¡Basta ya!

Mujeres en la literatura han dejado reflejado ese dolor femenino y las limitaciones impuestas sobre las féminas en esta sociedad patriarcal

Misterios de dos genios, Rubén Darío

En Nicaragua continuamente suceden desoladores hechos de mujeres y niñas que son vejadas, acosadas, violadas y asesinadas. Deplorables sucesos que son propinados, en una gran mayoría, por sus propios cónyuges.

Desafortunadamente las estadísticas no reflejan un registro exacto de los casos, ni se castiga a los culpables de manera efectiva, ni se les presta atención ni la debida protección.

El Día Internacional de la Mujer cerró con uno de los tantos femicidios. Esta vez el de una joven en avanzado estado de gravidez que fue asesinada por su pareja dejando a dos niños en la orfandad.

Mujeres en la literatura han dejado reflejado ese dolor femenino y las limitaciones impuestas sobre las féminas en esta sociedad patriarcal. La escritora uruguaya Delmira Agustina sufrió en carne propio el machismo. Fue asesinada por su celoso esposo y después él cometió suicido.

En los anales del crimen de Francia se encuentra un resonado caso sobre la política, familia e historia judicial de dicho país.

En 1847, el Par de Francia y sobrino del rey Luis Felipe I, duque Charles Laure Hugues Theobald Choiseul-Praslin, asesina de treinta puñaladas a su esposa Fanny con quien procreara diez hijos. Hija única del mariscal Sebastiani (personaje de grandes influencias políticas).
Mediante el diario de Fanny y misivas enviadas a Theobald se dan cuenta del sufrimiento experimentado por la duquesa. Choiseul-Praslin en su desesperación ingiere arsénico para suicidarse. Ya en la prisión de Luxemburgo aparentemente muere en terribles sufrimientos. A la medianoche el cortejo fúnebre, sale hacia el cementerio entre medio de la llovizna y la oscuridad que reinaban en París.

El público enardecido nunca creyó que realmente murió si no que fue desterrado. En el examen médico legal se evidenció que tenía productos tóxicos en la orina, que quizás no fueron lo suficientemente letales para matarlo.

El duque Choiseul-Praslin se escapa a Londres donde vive por un tiempo. Luego reside en New York y New Orleans. Más tarde sale hacia una tierra lejana: Nicaragua.

En 1944 Ramón Romero publica en Nicaragua un estudio histórico sobre los hechos. Los acontecimientos fueron llevados al cine por Rachel Field, sobrina nieta de Henriette Desportes —la institutriz del hogar al momento del crimen— y a la novela por Stanley Loomis y Marjorie Bowen.

En el mundo de la ficción encontramos otros femicidios que pudieron ser basados en hechos reales. No nos olvidemos del caso muy conocido de Oliverio Castañeda ocurrido en la ciudad de León y plasmado en la novela Castigo divino de Sergio Ramírez.

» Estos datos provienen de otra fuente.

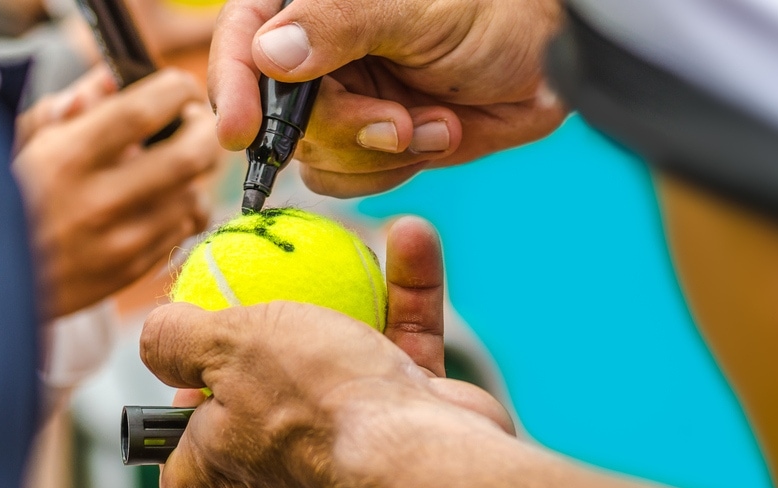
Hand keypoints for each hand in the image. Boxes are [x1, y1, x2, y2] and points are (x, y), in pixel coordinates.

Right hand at [13, 67, 220, 318]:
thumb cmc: (8, 202)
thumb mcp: (24, 144)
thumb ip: (69, 105)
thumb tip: (112, 79)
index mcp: (67, 159)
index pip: (142, 112)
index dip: (175, 91)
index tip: (181, 87)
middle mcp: (98, 202)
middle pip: (189, 156)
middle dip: (205, 132)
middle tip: (197, 123)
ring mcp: (119, 243)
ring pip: (194, 196)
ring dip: (194, 175)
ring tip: (177, 164)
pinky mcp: (131, 271)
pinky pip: (181, 231)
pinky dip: (181, 210)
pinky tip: (164, 200)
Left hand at [144, 217, 512, 487]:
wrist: (423, 448)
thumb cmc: (312, 402)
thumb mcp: (225, 350)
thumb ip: (179, 340)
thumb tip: (154, 334)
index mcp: (230, 458)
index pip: (188, 485)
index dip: (176, 452)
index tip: (181, 401)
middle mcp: (290, 458)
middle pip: (261, 413)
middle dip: (264, 358)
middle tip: (267, 304)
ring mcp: (353, 436)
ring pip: (343, 359)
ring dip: (349, 294)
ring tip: (345, 242)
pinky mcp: (411, 413)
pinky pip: (404, 342)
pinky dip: (406, 291)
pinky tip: (407, 237)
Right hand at [208, 0, 566, 197]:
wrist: (546, 64)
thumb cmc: (493, 13)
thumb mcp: (416, 9)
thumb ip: (340, 24)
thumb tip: (270, 53)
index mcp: (314, 5)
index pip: (243, 36)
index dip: (231, 84)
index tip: (239, 131)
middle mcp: (318, 54)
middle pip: (279, 112)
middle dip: (341, 128)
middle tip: (396, 123)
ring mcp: (343, 101)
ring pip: (313, 155)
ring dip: (377, 151)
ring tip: (434, 121)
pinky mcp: (370, 142)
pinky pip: (347, 180)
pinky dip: (392, 170)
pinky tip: (436, 133)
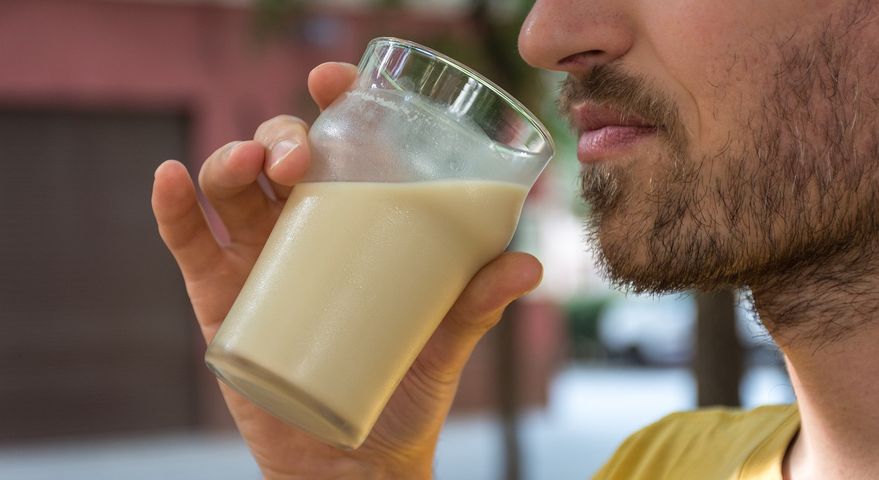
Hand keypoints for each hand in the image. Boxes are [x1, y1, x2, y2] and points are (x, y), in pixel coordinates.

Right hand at [151, 62, 542, 478]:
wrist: (359, 461)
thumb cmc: (405, 387)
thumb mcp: (446, 339)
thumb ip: (478, 301)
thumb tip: (527, 263)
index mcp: (356, 221)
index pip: (340, 146)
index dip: (330, 104)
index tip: (333, 81)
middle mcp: (303, 229)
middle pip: (279, 157)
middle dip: (282, 137)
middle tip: (301, 159)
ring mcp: (258, 260)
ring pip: (230, 189)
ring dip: (228, 161)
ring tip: (247, 167)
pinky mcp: (221, 300)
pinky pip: (189, 244)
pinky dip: (174, 209)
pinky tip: (169, 179)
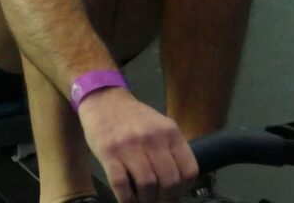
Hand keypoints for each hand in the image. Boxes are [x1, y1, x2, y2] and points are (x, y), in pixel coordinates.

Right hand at [78, 88, 198, 202]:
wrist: (104, 100)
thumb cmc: (134, 118)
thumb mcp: (160, 126)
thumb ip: (170, 149)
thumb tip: (177, 184)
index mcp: (170, 132)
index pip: (189, 170)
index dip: (184, 189)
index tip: (176, 195)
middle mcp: (153, 138)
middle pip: (169, 181)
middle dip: (166, 200)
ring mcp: (130, 145)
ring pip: (148, 185)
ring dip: (147, 201)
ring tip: (144, 202)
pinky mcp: (108, 152)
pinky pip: (121, 184)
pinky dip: (127, 199)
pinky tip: (128, 201)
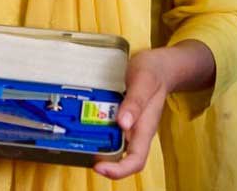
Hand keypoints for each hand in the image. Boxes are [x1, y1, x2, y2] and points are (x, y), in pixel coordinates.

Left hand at [93, 48, 169, 179]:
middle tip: (82, 151)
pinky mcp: (123, 118)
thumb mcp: (143, 81)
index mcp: (145, 128)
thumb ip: (135, 102)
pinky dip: (98, 132)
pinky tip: (85, 124)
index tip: (98, 167)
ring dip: (98, 147)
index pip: (136, 160)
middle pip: (122, 159)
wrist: (158, 66)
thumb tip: (123, 124)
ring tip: (78, 138)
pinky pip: (110, 131)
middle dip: (102, 162)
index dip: (118, 170)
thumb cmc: (153, 73)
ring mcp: (130, 126)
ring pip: (114, 146)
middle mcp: (137, 131)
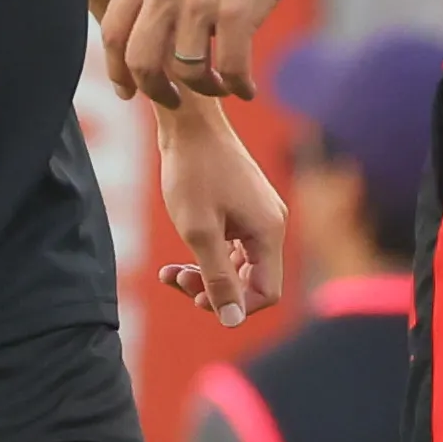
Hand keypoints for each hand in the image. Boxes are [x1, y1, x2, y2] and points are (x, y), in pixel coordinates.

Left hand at [102, 0, 276, 107]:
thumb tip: (137, 42)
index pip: (113, 34)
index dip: (117, 71)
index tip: (127, 91)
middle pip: (142, 61)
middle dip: (156, 90)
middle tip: (173, 98)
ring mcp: (198, 3)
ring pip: (187, 70)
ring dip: (204, 88)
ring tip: (217, 86)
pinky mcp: (235, 13)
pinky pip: (231, 68)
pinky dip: (238, 86)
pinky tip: (245, 89)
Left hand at [154, 104, 286, 327]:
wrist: (189, 121)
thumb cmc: (193, 171)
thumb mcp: (199, 231)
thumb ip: (217, 277)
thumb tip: (230, 320)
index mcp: (269, 231)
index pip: (266, 292)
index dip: (234, 306)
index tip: (196, 299)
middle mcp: (272, 224)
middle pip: (252, 280)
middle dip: (213, 288)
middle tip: (176, 281)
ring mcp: (259, 214)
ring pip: (239, 265)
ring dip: (206, 274)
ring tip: (170, 273)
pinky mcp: (244, 206)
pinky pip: (232, 245)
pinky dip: (208, 254)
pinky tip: (178, 258)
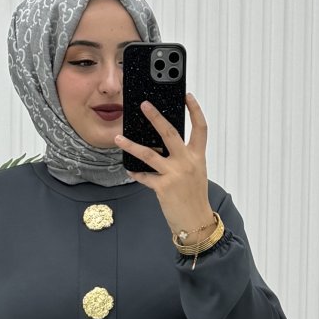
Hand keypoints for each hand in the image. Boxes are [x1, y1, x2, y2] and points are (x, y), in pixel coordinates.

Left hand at [114, 92, 214, 241]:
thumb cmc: (195, 198)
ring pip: (149, 154)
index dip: (195, 110)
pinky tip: (130, 170)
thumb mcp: (196, 173)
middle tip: (144, 105)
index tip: (187, 96)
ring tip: (118, 138)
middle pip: (170, 133)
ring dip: (131, 145)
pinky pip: (145, 176)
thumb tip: (164, 146)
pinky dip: (136, 173)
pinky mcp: (163, 187)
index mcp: (198, 157)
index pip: (200, 128)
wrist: (196, 223)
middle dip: (156, 116)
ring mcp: (174, 174)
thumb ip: (184, 157)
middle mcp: (187, 162)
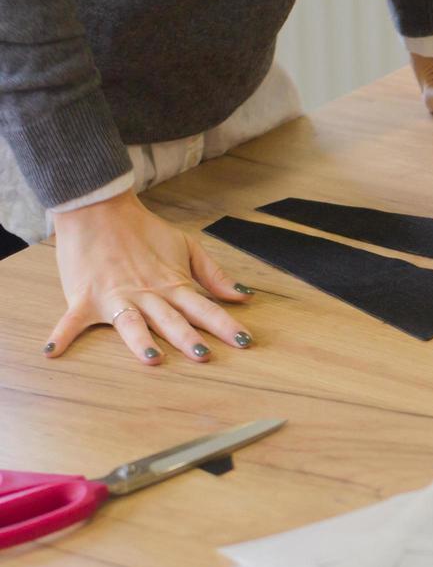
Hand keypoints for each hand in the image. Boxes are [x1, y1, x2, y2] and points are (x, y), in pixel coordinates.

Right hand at [45, 191, 253, 363]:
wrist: (100, 208)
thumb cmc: (144, 231)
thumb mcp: (187, 247)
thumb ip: (214, 275)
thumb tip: (243, 296)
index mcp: (173, 285)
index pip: (205, 308)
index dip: (226, 325)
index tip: (246, 342)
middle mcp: (147, 295)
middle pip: (171, 320)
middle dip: (187, 338)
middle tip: (204, 356)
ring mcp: (115, 296)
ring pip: (131, 323)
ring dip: (140, 340)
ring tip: (152, 358)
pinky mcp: (85, 297)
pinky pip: (72, 320)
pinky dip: (61, 334)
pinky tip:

En El fantasma de Canterville del irlandés Oscar Wilde, el espíritu después de haber asesinado a su esposa, pasa deambulando en la mansión durante tres siglos.

En La novia del ahorcado del inglés Charles Dickens, el personaje principal es ahorcado en el castillo de Lancaster, por el doble crimen perpetrado contra su hijastra y su joven enamorado quien observaba desde un árbol frente a la habitación de la víctima.

Lamentablemente, en Nicaragua a pesar que la Ley 779 existe, se continúan perpetrando estos crímenes. Sin embargo, gracias a los movimientos de lucha se está levantando conciencia de estos hechos aberrados.

También han surgido heroínas alrededor del mundo. La niña paquistaní Nujood, de diez años, fue vendida en matrimonio a un hombre de treinta años —quien la violaba después de golpearla—. Ella logra escaparse y denunciar al violador, convirtiéndose en figura central del movimiento yemení contra los matrimonios forzados e infantiles. La afgana Kubra Khademi —que de niña era manoseada y acosada en las calles de Kabul— se vistió con una coraza antigua desfilando en protesta por su ciudad. Fue apedreada por un grupo de hombres, teniendo que exilarse a París donde vive actualmente.

Históricamente el uxoricidio es un flagelo que ha existido todo el tiempo, lugar y nivel social. Sea este llevado a cabo en Francia, Inglaterra, Nicaragua o Yemen. ¡Basta ya!

Apoyemos a estas organizaciones que luchan por erradicar este mal. Imitemos a estas heroínas utilizando los medios que tengamos disponibles: ya sea con la pluma o gritando a viva voz como Nujood, y Kubra Khademi que supieron con mucho valor y valentía, protestar y denunciar este crimen y violencia perpetrado contra la mujer.
La autora es máster de Literatura Española.